It’s that mentality that gave me peace of mind when I decided to put Words Unbound on hiatus and go on a social media diet for a couple of months. By mid-summer, whenever I went into the creative garden in my mind the sun had become so blocked out by dark clouds of deadlines, commitments, worries, and lists that nothing would grow. The only solution was to clear my mental calendar. I focused on the essentials, dealt with some life issues, finished my second novel, and enjoyed some guilt-free time to simply enjoy the summer. 

Life isn’t a support system for art. It’s the other way around.
— Stephen King

It sounds easy, but it was not. Being a writer today is no longer simply about slaving away at your keyboard in a quiet room.
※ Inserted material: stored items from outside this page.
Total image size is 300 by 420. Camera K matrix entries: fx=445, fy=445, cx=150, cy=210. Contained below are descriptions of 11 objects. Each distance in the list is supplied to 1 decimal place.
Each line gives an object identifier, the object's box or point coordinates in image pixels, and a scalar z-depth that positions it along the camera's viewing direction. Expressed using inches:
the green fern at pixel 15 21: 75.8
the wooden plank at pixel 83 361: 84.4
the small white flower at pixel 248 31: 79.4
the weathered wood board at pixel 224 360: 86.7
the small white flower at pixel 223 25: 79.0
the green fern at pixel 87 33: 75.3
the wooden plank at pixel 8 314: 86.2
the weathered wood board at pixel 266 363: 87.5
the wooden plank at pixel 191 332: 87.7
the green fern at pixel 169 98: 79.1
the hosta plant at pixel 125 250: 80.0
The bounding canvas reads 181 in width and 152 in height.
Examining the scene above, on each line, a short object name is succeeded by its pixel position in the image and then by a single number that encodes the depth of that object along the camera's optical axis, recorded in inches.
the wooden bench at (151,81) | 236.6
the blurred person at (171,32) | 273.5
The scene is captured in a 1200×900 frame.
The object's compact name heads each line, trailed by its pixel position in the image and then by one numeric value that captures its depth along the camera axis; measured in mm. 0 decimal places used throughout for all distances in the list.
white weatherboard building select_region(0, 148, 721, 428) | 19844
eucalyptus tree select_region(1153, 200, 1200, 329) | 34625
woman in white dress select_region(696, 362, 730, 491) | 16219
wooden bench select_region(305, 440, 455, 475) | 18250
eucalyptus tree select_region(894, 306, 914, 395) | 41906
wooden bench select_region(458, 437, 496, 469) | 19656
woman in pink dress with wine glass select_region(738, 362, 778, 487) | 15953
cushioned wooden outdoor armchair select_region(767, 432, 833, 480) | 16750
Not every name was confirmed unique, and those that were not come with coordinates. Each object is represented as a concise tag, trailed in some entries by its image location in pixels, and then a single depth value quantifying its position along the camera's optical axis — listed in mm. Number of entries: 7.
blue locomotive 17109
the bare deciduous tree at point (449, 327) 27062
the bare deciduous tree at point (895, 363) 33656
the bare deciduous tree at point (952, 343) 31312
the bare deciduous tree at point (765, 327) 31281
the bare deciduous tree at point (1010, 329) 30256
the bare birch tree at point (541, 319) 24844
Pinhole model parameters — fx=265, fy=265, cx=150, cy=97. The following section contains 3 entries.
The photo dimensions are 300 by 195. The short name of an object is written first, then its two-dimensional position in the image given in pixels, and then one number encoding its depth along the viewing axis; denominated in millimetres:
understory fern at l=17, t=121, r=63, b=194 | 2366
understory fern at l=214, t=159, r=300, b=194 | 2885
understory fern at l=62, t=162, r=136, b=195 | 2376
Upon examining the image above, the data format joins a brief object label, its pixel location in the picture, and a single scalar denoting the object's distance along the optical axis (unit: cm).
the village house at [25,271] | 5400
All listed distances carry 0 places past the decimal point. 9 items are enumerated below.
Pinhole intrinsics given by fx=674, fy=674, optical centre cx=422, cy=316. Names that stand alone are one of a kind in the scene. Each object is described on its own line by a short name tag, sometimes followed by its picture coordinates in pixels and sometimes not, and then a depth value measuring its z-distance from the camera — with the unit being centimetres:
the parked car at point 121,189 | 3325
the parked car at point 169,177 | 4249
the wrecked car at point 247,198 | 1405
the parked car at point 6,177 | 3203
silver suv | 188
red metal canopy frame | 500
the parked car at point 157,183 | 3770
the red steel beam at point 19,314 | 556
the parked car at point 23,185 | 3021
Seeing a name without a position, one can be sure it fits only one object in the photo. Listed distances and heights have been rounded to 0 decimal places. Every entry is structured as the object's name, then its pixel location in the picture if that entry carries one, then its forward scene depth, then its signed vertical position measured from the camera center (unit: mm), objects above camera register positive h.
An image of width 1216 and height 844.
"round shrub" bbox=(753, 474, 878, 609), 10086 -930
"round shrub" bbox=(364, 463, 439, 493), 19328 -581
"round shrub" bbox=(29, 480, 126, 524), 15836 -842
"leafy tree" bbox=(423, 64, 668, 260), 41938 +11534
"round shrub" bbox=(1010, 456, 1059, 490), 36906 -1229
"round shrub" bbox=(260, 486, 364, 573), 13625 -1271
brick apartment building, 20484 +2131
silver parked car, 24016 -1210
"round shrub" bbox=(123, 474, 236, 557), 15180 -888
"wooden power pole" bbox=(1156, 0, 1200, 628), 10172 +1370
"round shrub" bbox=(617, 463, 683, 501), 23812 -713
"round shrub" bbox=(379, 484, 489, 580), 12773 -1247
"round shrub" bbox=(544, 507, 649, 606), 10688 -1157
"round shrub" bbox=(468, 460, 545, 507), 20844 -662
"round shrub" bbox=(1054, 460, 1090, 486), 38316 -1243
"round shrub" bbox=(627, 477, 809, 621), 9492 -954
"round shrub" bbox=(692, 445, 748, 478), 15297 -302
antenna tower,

Well, it is about that, but it's also about having a social media presence, building up your writing credentials, networking, planning book events, having a marketing strategy, and a million other intangibles that help solidify your voice and identity and make sure readers can find your work. If you read about the business of writing online, you will always walk away feeling you are never doing enough to succeed.

The truth is if you try to cultivate all those things all the time with all your energy you will only end up suffocating the very creativity you love. Have compassion for yourself and your muse. If you need a break, the writing and the readers will be there when you get back. Go. Live life, instead of just tweeting about it. Give yourself permission to pull out the weeds for a few weeks . . . or forever. 

When you come back you will bring the sunshine with you and then you’ll see how fast things grow.